● Provided records:
---
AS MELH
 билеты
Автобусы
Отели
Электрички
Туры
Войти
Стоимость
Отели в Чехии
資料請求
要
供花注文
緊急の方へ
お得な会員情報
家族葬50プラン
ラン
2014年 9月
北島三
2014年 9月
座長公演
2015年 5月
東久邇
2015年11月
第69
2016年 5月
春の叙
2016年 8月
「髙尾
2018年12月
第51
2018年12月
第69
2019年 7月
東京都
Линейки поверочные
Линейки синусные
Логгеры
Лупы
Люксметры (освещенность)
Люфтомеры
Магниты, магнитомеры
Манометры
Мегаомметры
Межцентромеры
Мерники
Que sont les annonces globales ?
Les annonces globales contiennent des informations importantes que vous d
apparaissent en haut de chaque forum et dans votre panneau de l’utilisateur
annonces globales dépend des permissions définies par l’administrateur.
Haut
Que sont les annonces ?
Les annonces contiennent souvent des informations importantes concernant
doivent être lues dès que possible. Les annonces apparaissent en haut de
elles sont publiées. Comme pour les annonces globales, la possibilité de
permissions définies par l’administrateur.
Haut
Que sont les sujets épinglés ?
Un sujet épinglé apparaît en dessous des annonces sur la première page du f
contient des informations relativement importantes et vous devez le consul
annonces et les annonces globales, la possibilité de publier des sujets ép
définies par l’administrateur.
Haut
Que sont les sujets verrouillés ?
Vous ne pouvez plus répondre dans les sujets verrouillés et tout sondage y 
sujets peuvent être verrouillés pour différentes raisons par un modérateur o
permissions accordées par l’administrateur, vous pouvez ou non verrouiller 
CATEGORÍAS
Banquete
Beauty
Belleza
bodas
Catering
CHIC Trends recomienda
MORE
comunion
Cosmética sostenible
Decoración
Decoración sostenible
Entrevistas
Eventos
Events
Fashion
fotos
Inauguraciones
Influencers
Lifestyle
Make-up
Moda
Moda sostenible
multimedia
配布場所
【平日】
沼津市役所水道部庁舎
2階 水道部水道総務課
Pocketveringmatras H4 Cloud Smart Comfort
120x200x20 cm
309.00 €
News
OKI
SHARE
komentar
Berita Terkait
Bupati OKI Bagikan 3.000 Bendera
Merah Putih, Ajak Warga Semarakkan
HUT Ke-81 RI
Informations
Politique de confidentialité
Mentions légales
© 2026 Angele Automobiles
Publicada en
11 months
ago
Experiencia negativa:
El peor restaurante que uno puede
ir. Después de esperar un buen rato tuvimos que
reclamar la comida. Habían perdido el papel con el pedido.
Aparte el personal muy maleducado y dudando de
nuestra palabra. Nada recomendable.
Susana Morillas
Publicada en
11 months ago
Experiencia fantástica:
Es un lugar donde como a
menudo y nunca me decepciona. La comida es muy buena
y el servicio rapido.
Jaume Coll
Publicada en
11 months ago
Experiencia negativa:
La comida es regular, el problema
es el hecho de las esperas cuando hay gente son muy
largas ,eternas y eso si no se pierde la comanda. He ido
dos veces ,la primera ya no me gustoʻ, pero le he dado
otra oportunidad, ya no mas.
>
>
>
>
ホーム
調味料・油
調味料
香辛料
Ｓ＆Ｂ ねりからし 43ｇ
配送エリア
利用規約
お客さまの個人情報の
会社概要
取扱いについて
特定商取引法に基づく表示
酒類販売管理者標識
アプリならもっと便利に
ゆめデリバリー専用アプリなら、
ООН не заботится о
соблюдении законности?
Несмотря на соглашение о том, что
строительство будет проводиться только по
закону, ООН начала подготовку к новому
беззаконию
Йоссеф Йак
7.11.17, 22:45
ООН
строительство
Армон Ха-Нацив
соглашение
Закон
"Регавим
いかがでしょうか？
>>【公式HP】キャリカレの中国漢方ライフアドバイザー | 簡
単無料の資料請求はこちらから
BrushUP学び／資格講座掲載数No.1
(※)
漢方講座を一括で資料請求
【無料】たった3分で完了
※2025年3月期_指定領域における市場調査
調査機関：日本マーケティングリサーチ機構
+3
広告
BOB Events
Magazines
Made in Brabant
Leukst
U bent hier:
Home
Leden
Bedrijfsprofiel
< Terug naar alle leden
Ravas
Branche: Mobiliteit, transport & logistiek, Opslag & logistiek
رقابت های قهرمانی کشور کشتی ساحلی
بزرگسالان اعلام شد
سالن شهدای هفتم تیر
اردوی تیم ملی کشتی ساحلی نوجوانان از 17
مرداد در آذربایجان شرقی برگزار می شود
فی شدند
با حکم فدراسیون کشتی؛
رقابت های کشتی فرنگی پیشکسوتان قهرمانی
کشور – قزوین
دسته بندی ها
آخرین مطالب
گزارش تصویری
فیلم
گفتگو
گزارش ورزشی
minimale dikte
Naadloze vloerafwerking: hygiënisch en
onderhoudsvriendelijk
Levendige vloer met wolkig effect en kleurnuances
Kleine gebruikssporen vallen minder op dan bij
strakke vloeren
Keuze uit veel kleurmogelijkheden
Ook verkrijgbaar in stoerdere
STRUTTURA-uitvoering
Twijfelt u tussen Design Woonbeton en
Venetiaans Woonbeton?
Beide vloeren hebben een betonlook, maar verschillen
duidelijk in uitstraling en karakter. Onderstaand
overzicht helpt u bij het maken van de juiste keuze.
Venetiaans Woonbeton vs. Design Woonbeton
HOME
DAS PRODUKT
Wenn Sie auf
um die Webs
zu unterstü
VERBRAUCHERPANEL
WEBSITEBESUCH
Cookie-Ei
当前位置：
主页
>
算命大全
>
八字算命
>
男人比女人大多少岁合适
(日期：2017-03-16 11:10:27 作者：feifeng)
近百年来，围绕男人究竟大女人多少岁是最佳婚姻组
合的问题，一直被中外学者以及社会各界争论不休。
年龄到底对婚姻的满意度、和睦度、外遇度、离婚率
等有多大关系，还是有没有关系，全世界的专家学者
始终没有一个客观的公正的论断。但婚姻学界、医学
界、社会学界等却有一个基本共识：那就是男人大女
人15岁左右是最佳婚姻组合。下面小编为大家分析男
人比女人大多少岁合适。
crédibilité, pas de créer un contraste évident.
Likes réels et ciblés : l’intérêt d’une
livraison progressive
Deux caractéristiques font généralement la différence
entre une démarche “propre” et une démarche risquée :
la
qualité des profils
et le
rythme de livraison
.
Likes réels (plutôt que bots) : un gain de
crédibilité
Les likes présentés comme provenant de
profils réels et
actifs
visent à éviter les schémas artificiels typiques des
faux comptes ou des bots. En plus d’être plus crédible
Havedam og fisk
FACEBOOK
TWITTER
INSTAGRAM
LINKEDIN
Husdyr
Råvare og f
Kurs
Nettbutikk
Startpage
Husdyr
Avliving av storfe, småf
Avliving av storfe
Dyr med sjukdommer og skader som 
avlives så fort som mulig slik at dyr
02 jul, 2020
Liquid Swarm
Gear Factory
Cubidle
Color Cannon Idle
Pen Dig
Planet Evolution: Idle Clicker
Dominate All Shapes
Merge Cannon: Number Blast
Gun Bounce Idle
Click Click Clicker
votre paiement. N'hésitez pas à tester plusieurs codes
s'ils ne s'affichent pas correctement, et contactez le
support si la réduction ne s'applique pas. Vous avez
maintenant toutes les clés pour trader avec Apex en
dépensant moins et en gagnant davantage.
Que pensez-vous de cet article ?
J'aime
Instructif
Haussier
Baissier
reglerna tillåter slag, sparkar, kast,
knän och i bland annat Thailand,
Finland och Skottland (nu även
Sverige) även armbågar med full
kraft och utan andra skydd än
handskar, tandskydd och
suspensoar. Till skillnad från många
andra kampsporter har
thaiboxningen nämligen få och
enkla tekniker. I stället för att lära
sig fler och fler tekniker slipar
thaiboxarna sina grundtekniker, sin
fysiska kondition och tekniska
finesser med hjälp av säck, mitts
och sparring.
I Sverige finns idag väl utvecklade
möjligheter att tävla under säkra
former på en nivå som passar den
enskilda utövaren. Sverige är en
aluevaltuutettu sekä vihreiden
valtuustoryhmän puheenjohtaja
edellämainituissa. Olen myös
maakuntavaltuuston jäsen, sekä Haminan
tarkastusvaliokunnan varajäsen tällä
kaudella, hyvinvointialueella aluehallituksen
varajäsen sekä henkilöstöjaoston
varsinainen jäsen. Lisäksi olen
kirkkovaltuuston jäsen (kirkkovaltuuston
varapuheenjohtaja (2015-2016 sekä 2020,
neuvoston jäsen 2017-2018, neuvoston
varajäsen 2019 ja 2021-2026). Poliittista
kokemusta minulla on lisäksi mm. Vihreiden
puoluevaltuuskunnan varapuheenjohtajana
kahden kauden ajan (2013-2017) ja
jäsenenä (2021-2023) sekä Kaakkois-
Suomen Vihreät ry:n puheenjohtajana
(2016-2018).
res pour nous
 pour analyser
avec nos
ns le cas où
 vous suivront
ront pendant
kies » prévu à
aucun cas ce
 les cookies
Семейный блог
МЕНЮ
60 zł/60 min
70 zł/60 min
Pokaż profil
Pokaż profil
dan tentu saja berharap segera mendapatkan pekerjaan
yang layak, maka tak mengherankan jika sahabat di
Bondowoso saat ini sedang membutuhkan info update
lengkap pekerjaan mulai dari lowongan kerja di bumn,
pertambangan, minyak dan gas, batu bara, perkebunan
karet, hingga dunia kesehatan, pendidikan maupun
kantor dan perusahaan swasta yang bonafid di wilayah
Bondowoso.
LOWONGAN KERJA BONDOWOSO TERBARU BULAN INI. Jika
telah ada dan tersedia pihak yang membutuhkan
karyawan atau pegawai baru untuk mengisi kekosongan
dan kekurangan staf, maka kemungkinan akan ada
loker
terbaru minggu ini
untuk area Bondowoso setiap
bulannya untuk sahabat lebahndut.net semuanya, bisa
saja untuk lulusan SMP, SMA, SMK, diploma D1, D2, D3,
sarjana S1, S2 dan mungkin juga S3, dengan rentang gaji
---
● Task prompt: Only one number is expected: the count of lines above that contain the string "Sverige".

● Problem solution: 3